The film festival was just one example of the political polarization and mistrust that characterizes Cuba today, in the cultural world, on social media, and amidst the continued economic crises and inequalities that helped to create the climate of unprecedented public protests. There are Cubans abroad who advocate for the cessation of remittances to families on the island, in order to increase pressure for regime change. This strategy of “starve your grandma to bring down the government” is yet another indication of the high-stakes fault lines.
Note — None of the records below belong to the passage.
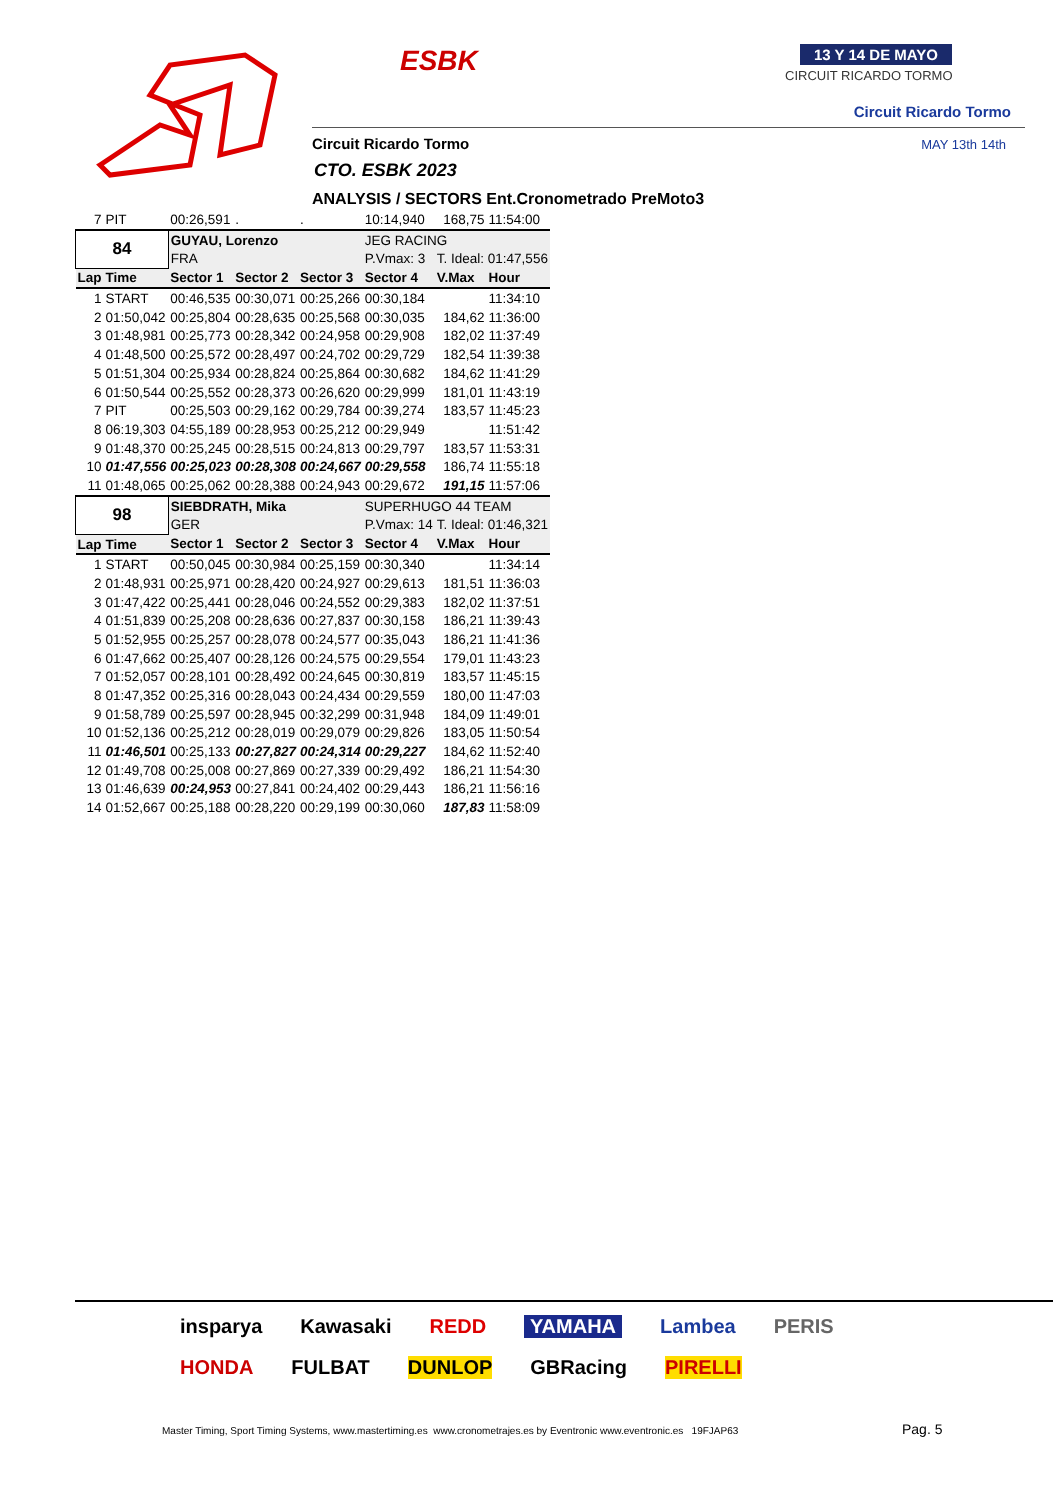ESBK 13 Y 14 DE MAYO
CIRCUIT RICARDO TORMO
Circuit Ricardo Tormo
Circuit Ricardo Tormo MAY 13th 14th
CTO. ESBK 2023
ANALYSIS / SECTORS Ent.Cronometrado PreMoto3
| 7 | PIT | 00:26,591 | . | . | 10:14,940 | 168,75 | 11:54:00 |
| 84 | | GUYAU, Lorenzo | | | JEG RACING | | |
| | | FRA | | | P.Vmax: 3 | T. Ideal: 01:47,556 | |
| Lap | Time | Sector 1 | Sector 2 | Sector 3 | Sector 4 | V.Max | Hour |
| 1 | START | 00:46,535 | 00:30,071 | 00:25,266 | 00:30,184 | | 11:34:10 |
| 2 | 01:50,042 | 00:25,804 | 00:28,635 | 00:25,568 | 00:30,035 | 184,62 | 11:36:00 |
| 3 | 01:48,981 | 00:25,773 | 00:28,342 | 00:24,958 | 00:29,908 | 182,02 | 11:37:49 |
| 4 | 01:48,500 | 00:25,572 | 00:28,497 | 00:24,702 | 00:29,729 | 182,54 | 11:39:38 |
| 5 | 01:51,304 | 00:25,934 | 00:28,824 | 00:25,864 | 00:30,682 | 184,62 | 11:41:29 |
| 6 | 01:50,544 | 00:25,552 | 00:28,373 | 00:26,620 | 00:29,999 | 181,01 | 11:43:19 |
| 7 | PIT | 00:25,503 | 00:29,162 | 00:29,784 | 00:39,274 | 183,57 | 11:45:23 |
| 8 | 06:19,303 | 04:55,189 | 00:28,953 | 00:25,212 | 00:29,949 | | 11:51:42 |
| 9 | 01:48,370 | 00:25,245 | 00:28,515 | 00:24,813 | 00:29,797 | 183,57 | 11:53:31 |
| 10 | 01:47,556 | 00:25,023 | 00:28,308 | 00:24,667 | 00:29,558 | 186,74 | 11:55:18 |
| 11 | 01:48,065 | 00:25,062 | 00:28,388 | 00:24,943 | 00:29,672 | 191,15 | 11:57:06 |
| 98 | | SIEBDRATH, Mika | | | SUPERHUGO 44 TEAM | | |
| | | GER | | | P.Vmax: 14 | T. Ideal: 01:46,321 | |
| Lap | Time | Sector 1 | Sector 2 | Sector 3 | Sector 4 | V.Max | Hour |
| 1 | START | 00:50,045 | 00:30,984 | 00:25,159 | 00:30,340 | | 11:34:14 |
| 2 | 01:48,931 | 00:25,971 | 00:28,420 | 00:24,927 | 00:29,613 | 181,51 | 11:36:03 |
| 3 | 01:47,422 | 00:25,441 | 00:28,046 | 00:24,552 | 00:29,383 | 182,02 | 11:37:51 |
| 4 | 01:51,839 | 00:25,208 | 00:28,636 | 00:27,837 | 00:30,158 | 186,21 | 11:39:43 |
| 5 | 01:52,955 | 00:25,257 | 00:28,078 | 00:24,577 | 00:35,043 | 186,21 | 11:41:36 |
| 6 | 01:47,662 | 00:25,407 | 00:28,126 | 00:24,575 | 00:29,554 | 179,01 | 11:43:23 |
| 7 | 01:52,057 | 00:28,101 | 00:28,492 | 00:24,645 | 00:30,819 | 183,57 | 11:45:15 |
| 8 | 01:47,352 | 00:25,316 | 00:28,043 | 00:24,434 | 00:29,559 | 180,00 | 11:47:03 |
| 9 | 01:58,789 | 00:25,597 | 00:28,945 | 00:32,299 | 00:31,948 | 184,09 | 11:49:01 |
| 10 | 01:52,136 | 00:25,212 | 00:28,019 | 00:29,079 | 00:29,826 | 183,05 | 11:50:54 |
| 11 | 01:46,501 | 00:25,133 | 00:27,827 | 00:24,314 | 00:29,227 | 184,62 | 11:52:40 |
| 12 | 01:49,708 | 00:25,008 | 00:27,869 | 00:27,339 | 00:29,492 | 186,21 | 11:54:30 |
| 13 | 01:46,639 | 00:24,953 | 00:27,841 | 00:24,402 | 00:29,443 | 186,21 | 11:56:16 |
| 14 | 01:52,667 | 00:25,188 | 00:28,220 | 00:29,199 | 00:30,060 | 187,83 | 11:58:09 |
insparya Kawasaki REDD YAMAHA Lambea PERIS HONDA FULBAT DUNLOP GBRacing PIRELLI
Master Timing, Sport Timing Systems, www.mastertiming.es www.cronometrajes.es by Eventronic www.eventronic.es 19FJAP63
Pag. 5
As one friend said to me (herself an Afro-Cuban woman in the cultural world, located well outside the privileges of state power), the ugliness of this climate is even sadder when set next to the spirit of neighbourly cooperation that characterized the pandemic and quarantine period in Cuba - not to mention the success in developing a vaccine independently and distributing it throughout the island.
This context is useful to explain why the increasingly restricted space (literally and metaphorically) for films and music is profoundly connected to current economic and political crises. Musicians and other artists of course find themselves among the current wave of migrants. Oliver Valdes, a popular drummer, now performs occasionally with a group of musicians he calls Los que se Quedaron: ‘those who stayed’ - satirical Cuban humour at its best. I would have had more opportunities to hear some of my favourite Cuban musicians in Miami than I did in Havana. And one hardly even needs to leave Canada to hear first-class Cuban musicians. A new generation of Cuban migrants are making a name for themselves here: Elizabeth Rodríguez and Magdelys Savigne of the Juno winning OKAN, jazz saxophonist Luis Deniz. Newly-emigrated musicians are taking their place alongside celebrated Cuban musicians who have been in Canada for decades: Alex Cuba, Alexis Baro, and Hilario Duran, just to mention a few examples. More to the point, unless the open-minded and open-hearted embrace of a multiplicity of perspectives advocated by the many artists like Carcasses and Pérez prevails, this climate of polarization will continue, to everyone’s detriment.